__SOURCE__:
- - - -
Let $X$ be the number of results, out of the possible 6, which were chosen only once during the 20 rolls.
Calculate $P\left\{X\right\}$
I find it hard to identify the kind of variable it is. It isn't bio nominal nor hyper geometric.
I understand I have to choose 4 rolls out of the 20, and the combination between them is $4!$, giving me -
$$ \frac{\binom{20}{4} \times \binom{6}{4} \times 4!}{6^{20}} $$
For the chosen "results", the chosen "rolls' and the inner combination between them. But how about the other "rolls"? Something is missing here.
| Observe that since there are $20$ rolls, $P(X=6)=0$. So we need only check the probabilities that $X=1,2,3,4,5$. These can be done on a case by case basis.
For $X=5$, the probability is
$$\frac{\binom{6}{5}\cdot\binom{20}{5}\cdot 5!}{6^{20}}$$
since we must choose the the $5$ results which will occur only once, and choose which rolls they occur on in $\binom{20}{5}$ ways, accounting for their orderings.
- - - -
__SOURCE MATERIAL__:
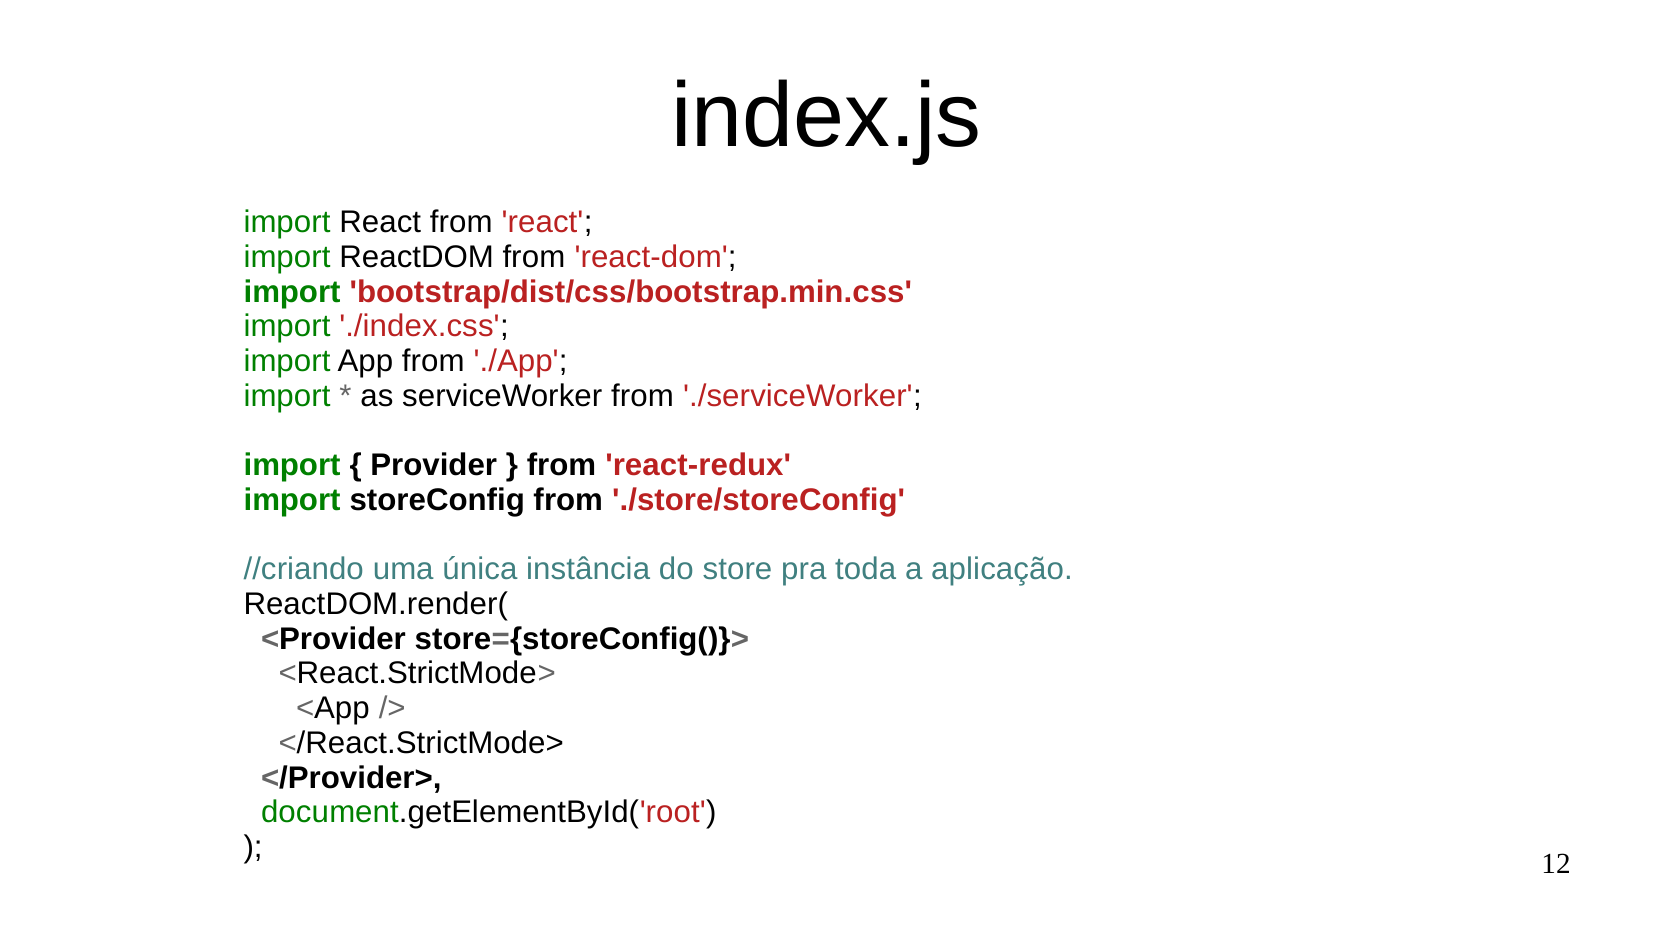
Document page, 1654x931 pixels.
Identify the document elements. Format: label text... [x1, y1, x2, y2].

text_box import React from 'react'; import ReactDOM from 'react-dom'; import 'bootstrap/dist/css/bootstrap.min.css' import './index.css'; import App from './App'; import * as serviceWorker from './serviceWorker'; import { Provider } from 'react-redux' import storeConfig from './store/storeConfig' //criando uma única instância do store pra toda a aplicação. ReactDOM.render( <Provider store={storeConfig()}> <React.StrictMode> <App /> </React.StrictMode> </Provider>, document.getElementById('root') ); [228, 197, 1429, 872]
title index.js [82, 37, 1571, 193]
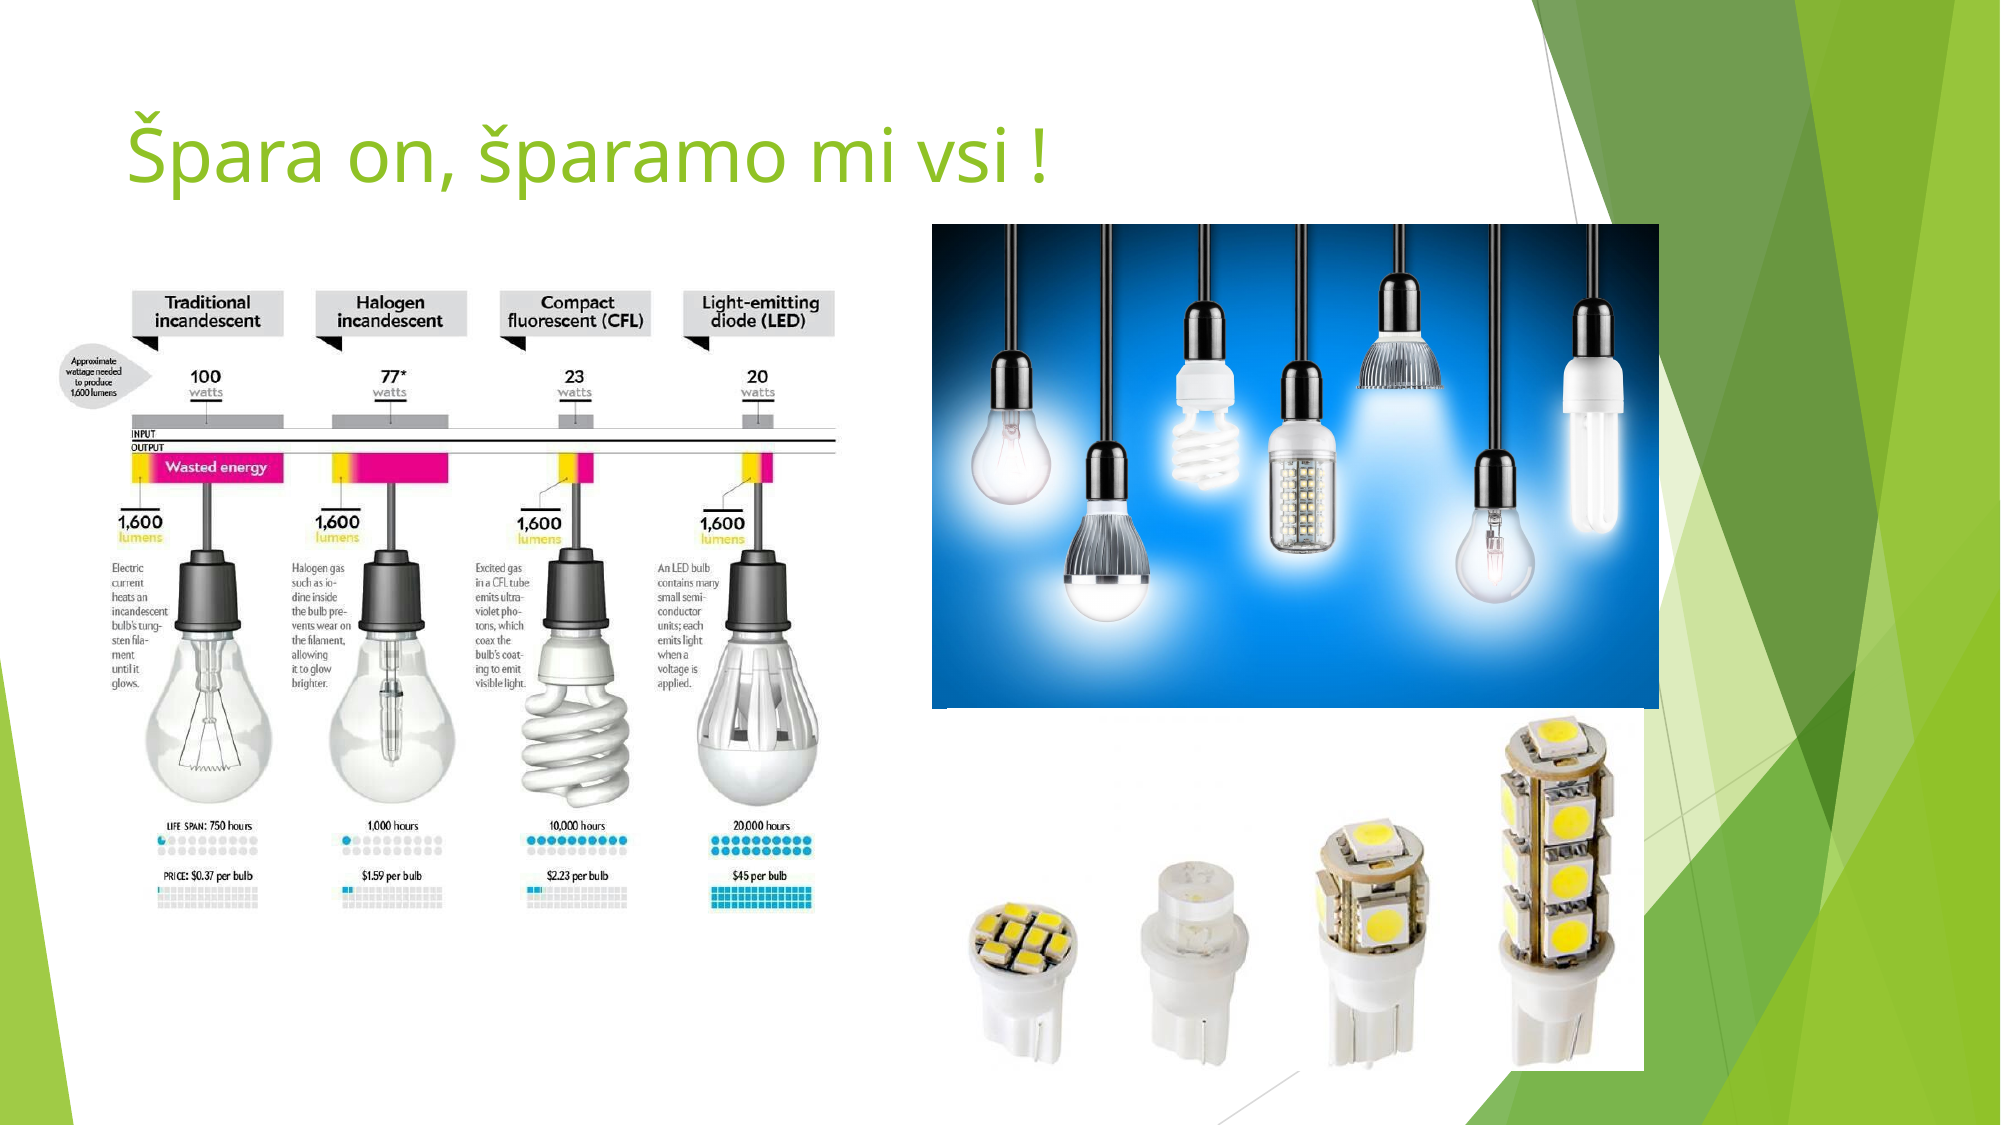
- - - -
__REQUIREMENTS__:
**A)** Can you set down the dice thread word for word, from "I understand I" up to and including "by case basis."?
**B)** Answer these questions about the dice thread:
(i) How many rolls are made in total?
(ii) According to the reply, what is the probability that X equals 6?
(iii) For the case X = 5, how many results must be chosen to occur only once?
The data are separate material, apart from the dice thread.

__SOLUTIONS BY TASK__:
**A)**
I understand I have to choose 4 rolls out of the 20, and the combination between them is $4!$, giving me -
$$ \frac{\binom{20}{4} \times \binom{6}{4} \times 4!}{6^{20}} $$
For the chosen "results", the chosen "rolls' and the inner combination between them. But how about the other "rolls"? Something is missing here.
| Observe that since there are $20$ rolls, $P(X=6)=0$. So we need only check the probabilities that $X=1,2,3,4,5$. These can be done on a case by case basis.

**B)**
(i) 20
(ii) 0
(iii) 5